Carriage: supports specimen mounting onto a fixture bolted to the carriage. The carriage assembly includes pneumatic brakes. There are optional emergency brakes for firing the carriage with decreased primary brake pressure. There is an included carriage return mechanism.
Foundation: the recommended foundation is six-foot cube.
Actuator: the internal working parts of the HYGETM unit including the thrust piston, thrust column, seal rings and orifice plate (or plates if deceleration is ordered). There is also an optional safety interlocking device or lock yokes.
Control System: the touch screen control center contains a graphical representation of the system. The control system features an intuitive user interface that provides controls for every automatic function of the system, from the automatic filling of the system pressure to the storing of successful test parameters data. Click here for more information on the Control System.
Distribution Center: the distribution center contains all of the valves, regulators, power supplies, etc.
Compressed Air: The 6” HYGETM system can be operated from compressed nitrogen bottles. The optional air compressor decreases nitrogen usage by using compressed air on the load side of the system, allowing for pressures up to 3,000 psi to be used (extending the range of operation from 40,000 pounds (178 K Newtons) thrust to 56,000 pounds (249 K Newtons) thrust).
The video below shows a 6” vertical HYGETM system with actuator cylinders mounted below floor level, with Sled and 50 foot rail system.

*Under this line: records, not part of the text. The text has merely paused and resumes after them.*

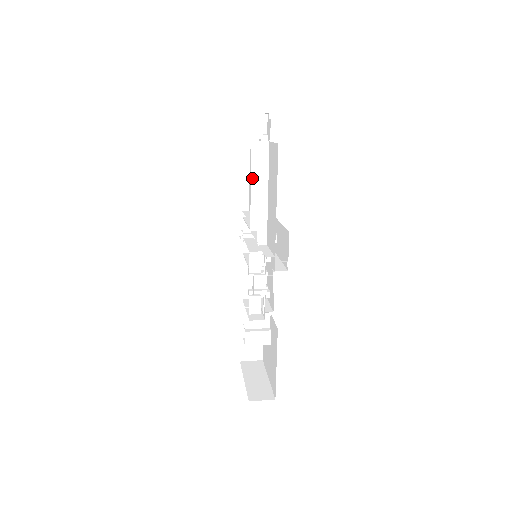
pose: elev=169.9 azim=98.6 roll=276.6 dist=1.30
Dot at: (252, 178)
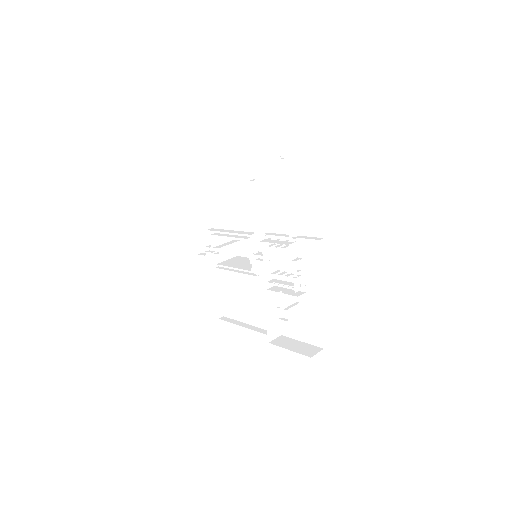
Dot at: (257, 193)
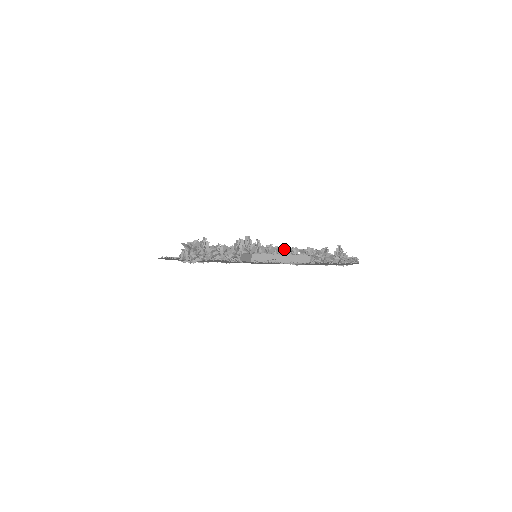
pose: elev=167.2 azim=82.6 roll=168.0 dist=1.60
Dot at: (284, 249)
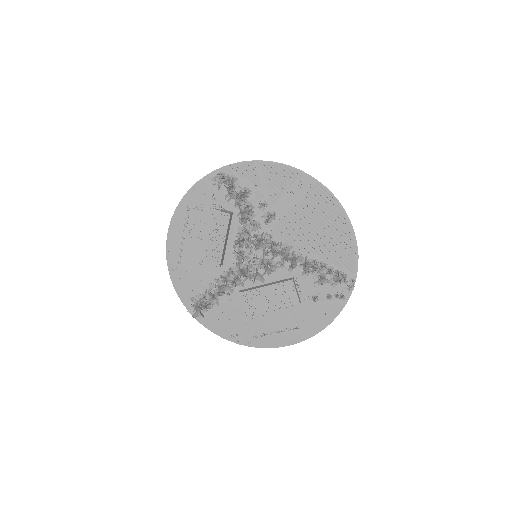
Dot at: (283, 259)
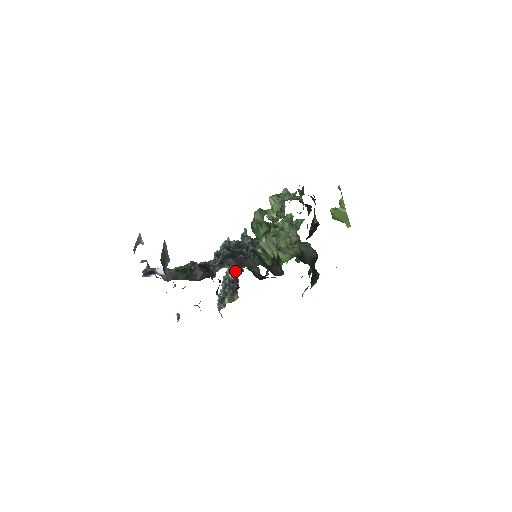
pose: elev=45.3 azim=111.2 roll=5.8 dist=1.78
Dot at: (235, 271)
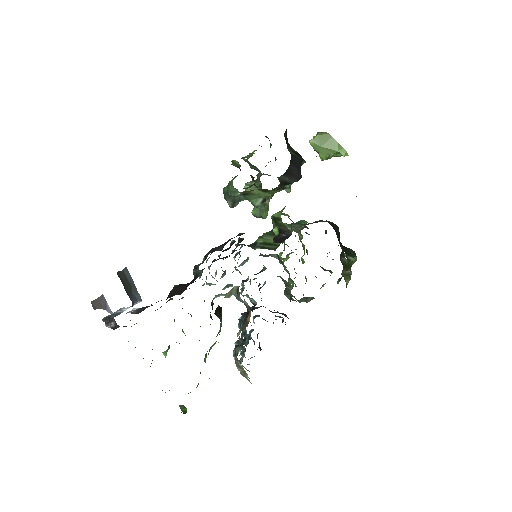
Dot at: (246, 312)
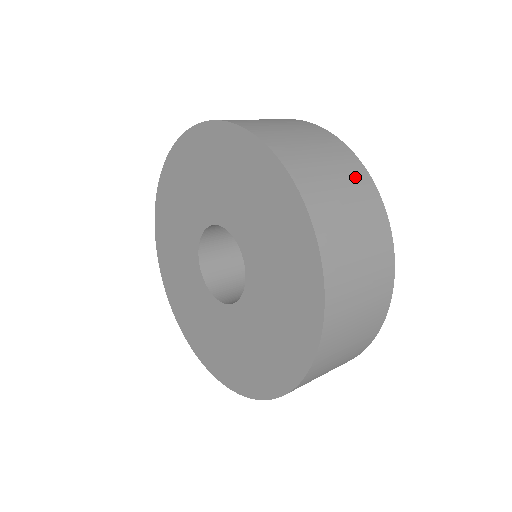
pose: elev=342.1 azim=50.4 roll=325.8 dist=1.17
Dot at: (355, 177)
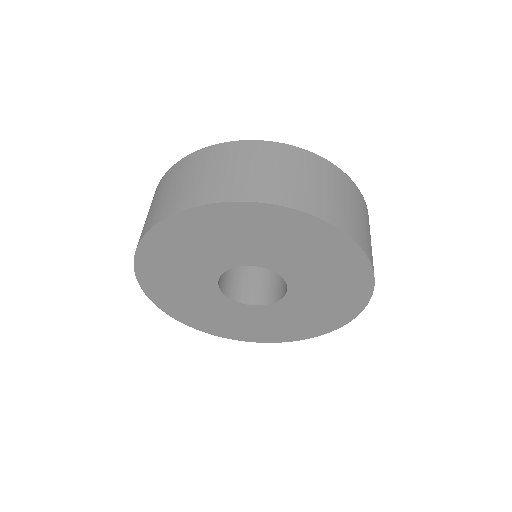
Dot at: (332, 176)
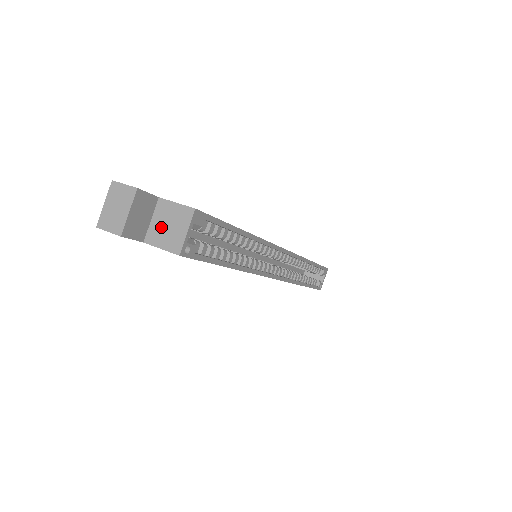
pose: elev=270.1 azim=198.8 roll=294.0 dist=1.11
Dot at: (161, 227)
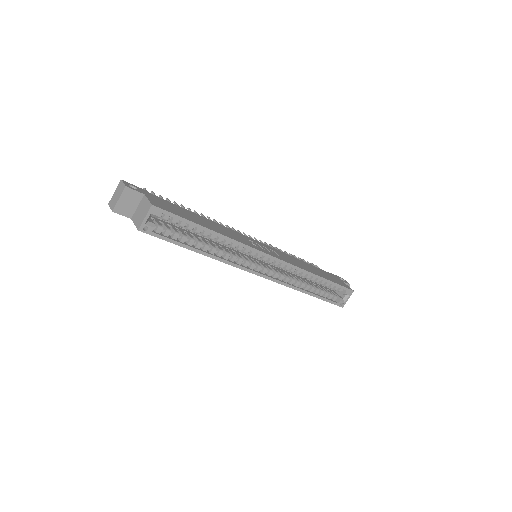
Dot at: (139, 212)
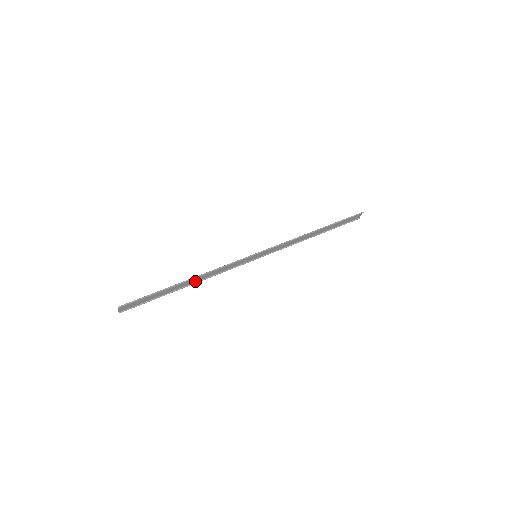
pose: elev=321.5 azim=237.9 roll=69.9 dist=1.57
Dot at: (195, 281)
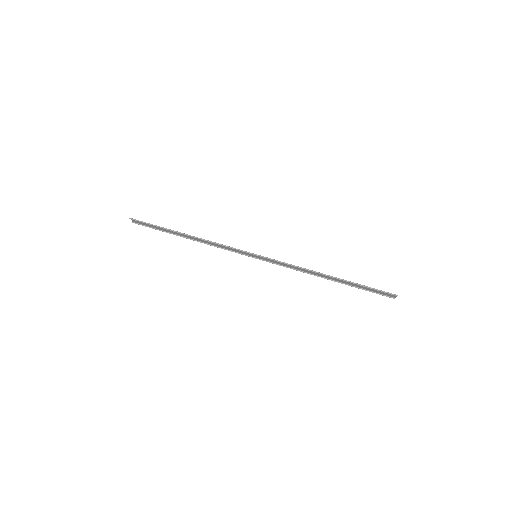
Dot at: (196, 239)
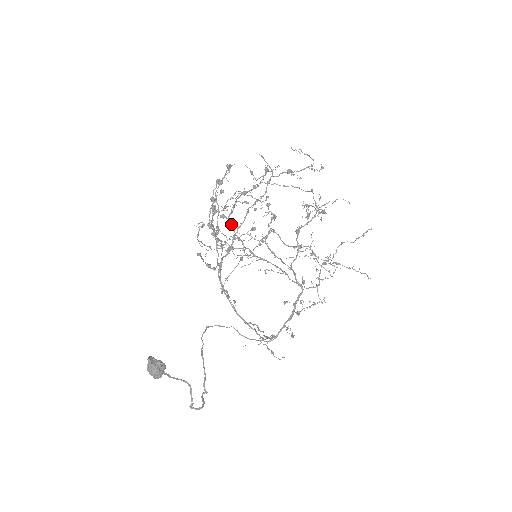
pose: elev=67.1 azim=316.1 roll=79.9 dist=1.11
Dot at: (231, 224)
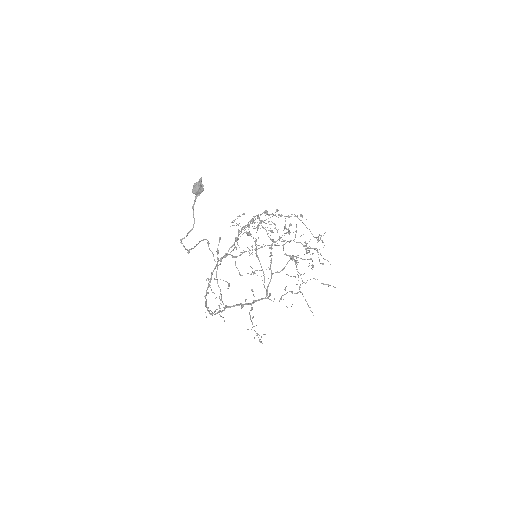
Dot at: (259, 225)
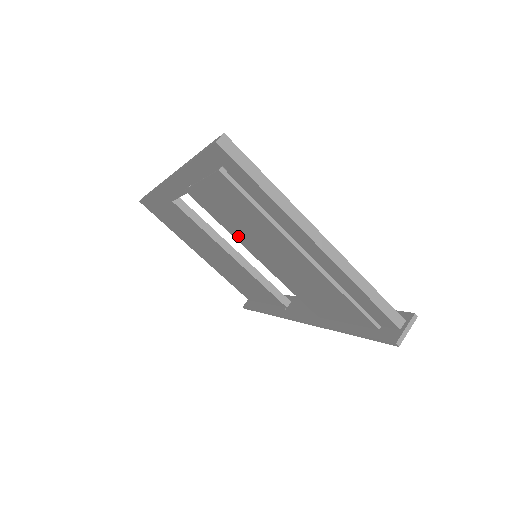
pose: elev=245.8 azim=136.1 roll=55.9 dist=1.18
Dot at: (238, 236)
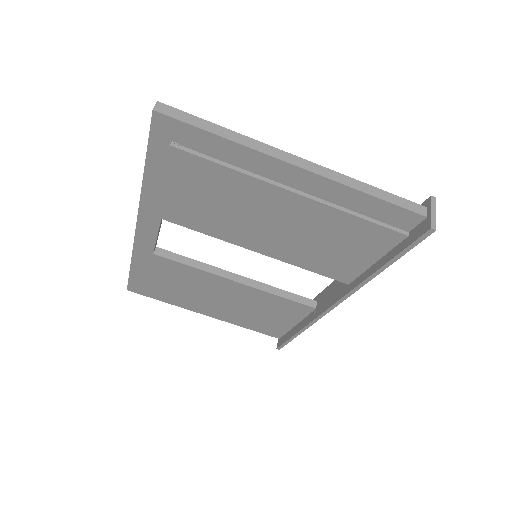
Dot at: (227, 234)
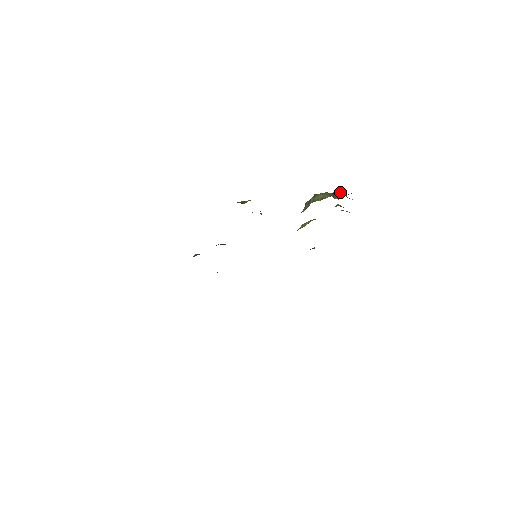
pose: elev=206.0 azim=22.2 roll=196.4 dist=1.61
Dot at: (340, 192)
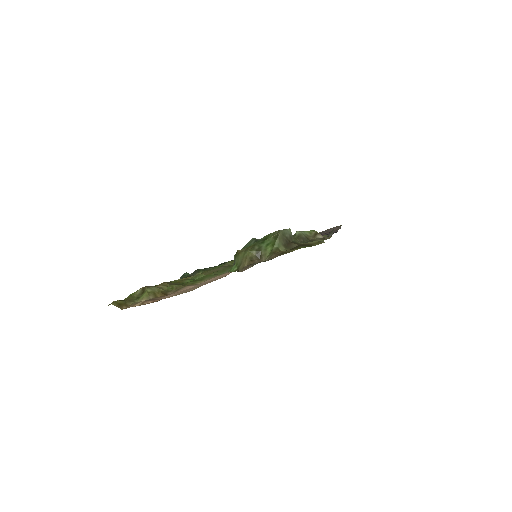
Dot at: (273, 240)
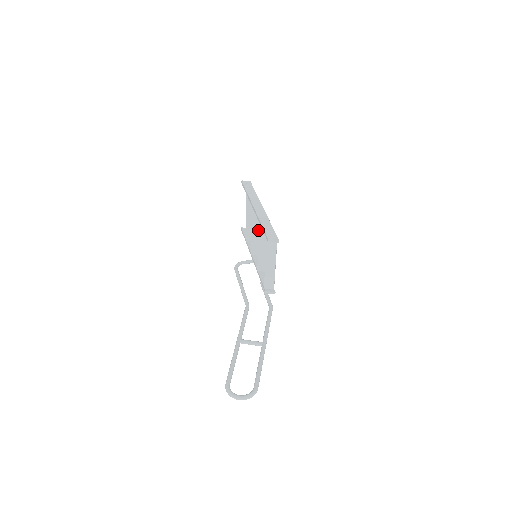
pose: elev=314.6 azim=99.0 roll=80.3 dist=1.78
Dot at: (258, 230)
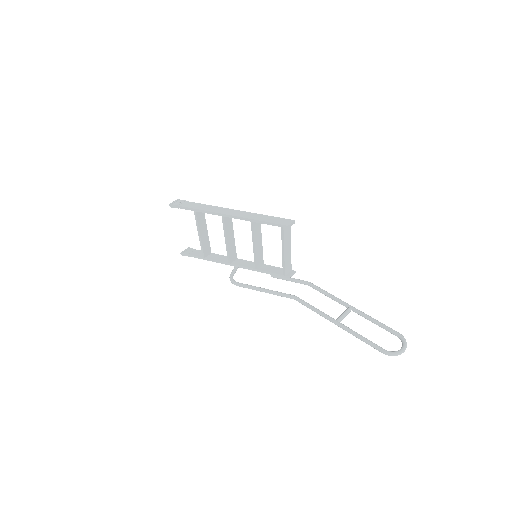
Dot at: (231, 235)
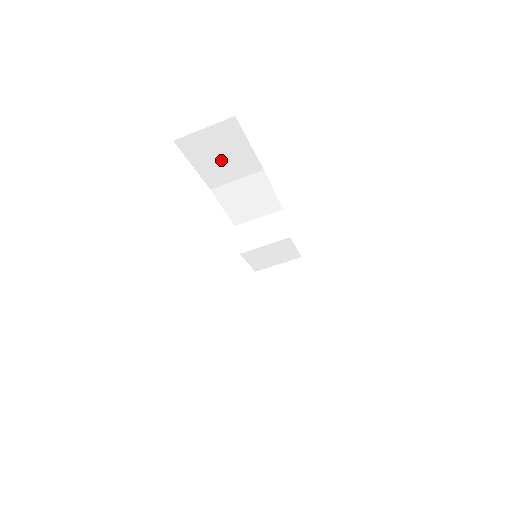
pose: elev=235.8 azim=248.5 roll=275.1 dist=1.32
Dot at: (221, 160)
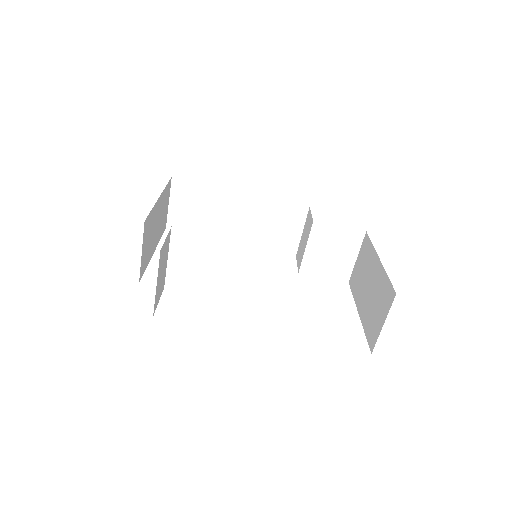
Dot at: (210, 213)
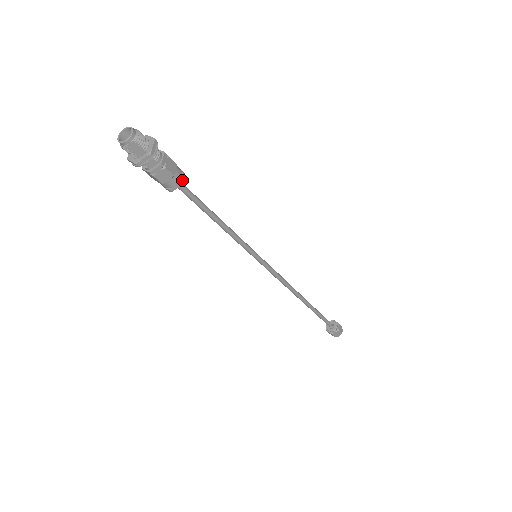
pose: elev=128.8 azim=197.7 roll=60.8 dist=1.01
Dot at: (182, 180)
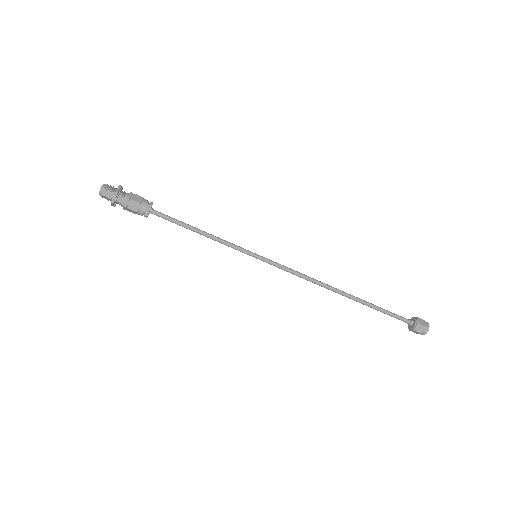
Dot at: (149, 205)
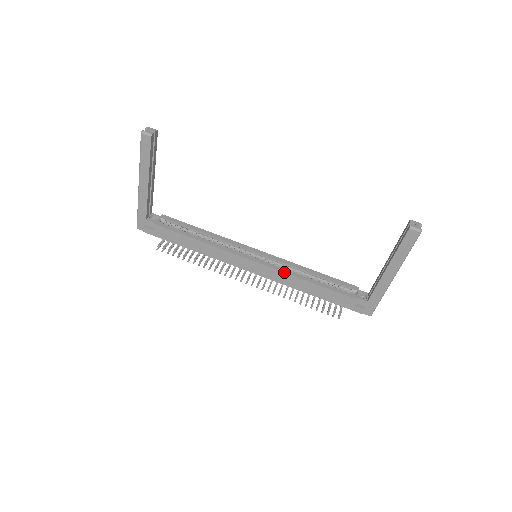
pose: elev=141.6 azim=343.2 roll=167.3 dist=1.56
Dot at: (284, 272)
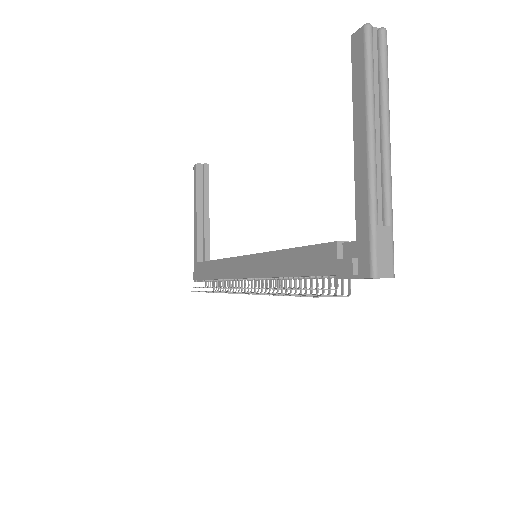
Dot at: (265, 252)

Systems are in use worldwide for a variety of automotive and aircraft safety testing applications. Some typical applications include:
- Aircraft ejection seat testing
- Hand held equipment and small appliances
- Hemets and protective head gear
- Components and subassemblies
Features and Benefits
- Proven Accuracy – capable of simulating actual crash pulses to within +/-2%.
- Reproducibility – pulses can be accurately reproduced on various systems, enabling sharing of test programs and results between components suppliers and OEMs.
- Versatility – can perform velocity and acceleration tests.
- Mechanically Simple – Very few moving parts.
- Low Cost Energy – 2200 psi nitrogen
The system is capable of producing a wide variety of shock pulses. There is a standard half sine wave meting pin supplied with the system. The pulse may be modified by adjusting the HYGETM system firing parameters.